Michelle Rhee was a great fundraiser during the 3 1/2 years she was the chancellor of D.C.’s public schools.

During her tenure, from 2007 until 2010, when she resigned, she persuaded a handful of private foundations to pony up a total of more than $80 million to help cover a three-year labor contract she negotiated with teachers that included a performance-based pay assessment system.

But take a look at what my colleague Bill Turque reported on his D.C. Schools Insider blog:

“With Rhee gone and the three-year foundation commitment up, private largess is considerably more scarce. Grant funds are projected at just $3.8 million for FY 2013, an 82 percent drop. Officials have announced that the cost of the IMPACT bonuses has been passed on to the individual schools.”

Now Rhee has gone on to bigger things, becoming a national school reform advocate with her StudentsFirst organization and a goal to raise $1 billion to push for her agenda.

And back in D.C., the entities that had donated before — the Broad, Arnold, Walton and Robertson foundations — don’t seem to be opening their wallets quite as wide now that she’s gone. As Turque noted, the bonuses that teachers could earn under her IMPACT evaluation system now have to be borne by individual schools.

It is certainly true that public education funds ebb and flow with the health of state and federal budgets, and that programs funded with public dollars can be affected in a downward budget cycle. But that is far different from having private individuals pick and choose pet projects, with the effect, often, of redirecting public money and efforts toward them.

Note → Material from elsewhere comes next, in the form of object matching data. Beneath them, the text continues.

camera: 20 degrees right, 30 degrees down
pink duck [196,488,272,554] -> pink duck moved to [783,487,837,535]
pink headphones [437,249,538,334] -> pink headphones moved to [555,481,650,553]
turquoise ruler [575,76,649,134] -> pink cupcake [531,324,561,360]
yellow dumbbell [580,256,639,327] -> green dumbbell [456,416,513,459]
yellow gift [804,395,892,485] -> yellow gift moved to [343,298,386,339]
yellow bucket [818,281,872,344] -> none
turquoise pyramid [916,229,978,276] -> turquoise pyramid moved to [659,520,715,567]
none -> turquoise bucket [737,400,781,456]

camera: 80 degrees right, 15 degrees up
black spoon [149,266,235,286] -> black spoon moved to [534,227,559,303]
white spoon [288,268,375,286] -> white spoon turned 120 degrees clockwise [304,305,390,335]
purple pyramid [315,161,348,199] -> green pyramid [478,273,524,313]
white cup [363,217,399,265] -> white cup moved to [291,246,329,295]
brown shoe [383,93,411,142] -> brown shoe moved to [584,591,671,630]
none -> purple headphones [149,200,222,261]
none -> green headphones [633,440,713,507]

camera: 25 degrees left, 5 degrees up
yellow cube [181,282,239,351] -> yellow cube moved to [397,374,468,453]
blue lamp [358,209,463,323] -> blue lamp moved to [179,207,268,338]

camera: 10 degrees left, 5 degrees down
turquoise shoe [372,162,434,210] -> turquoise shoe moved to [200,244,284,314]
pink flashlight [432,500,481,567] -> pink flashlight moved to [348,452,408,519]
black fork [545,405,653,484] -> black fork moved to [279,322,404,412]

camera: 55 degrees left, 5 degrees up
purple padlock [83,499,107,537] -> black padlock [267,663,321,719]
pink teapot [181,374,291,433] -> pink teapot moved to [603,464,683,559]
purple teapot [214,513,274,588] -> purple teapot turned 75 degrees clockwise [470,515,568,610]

But the problem goes beyond pet projects. Last summer, New York City Mayor Michael Bloomberg announced that money was so tight in the city budget that he was turning to private philanthropists — including himself — to donate $250,000 each to pay for state standardized testing that had been eliminated. The dangers of depending on rich private citizens to cover such core functions are apparent. “The Death and Life of the Great American School System”:

As education historian Diane Ravitch wrote in her book “The Death and Life of the Great American School System”:

“There is something fundamentally antidemocratic about relinquishing control of the public education policy agenda to private foundations run by society’s wealthiest people. . . . These foundations, no matter how worthy and high-minded, are after all, not public agencies. They are not subject to public oversight or review, as a public agency would be. . . .The foundations demand that public schools and teachers be held accountable for performance, but they themselves are accountable to no one. If their plans fail, no sanctions are levied against them. They are bastions of unaccountable power.”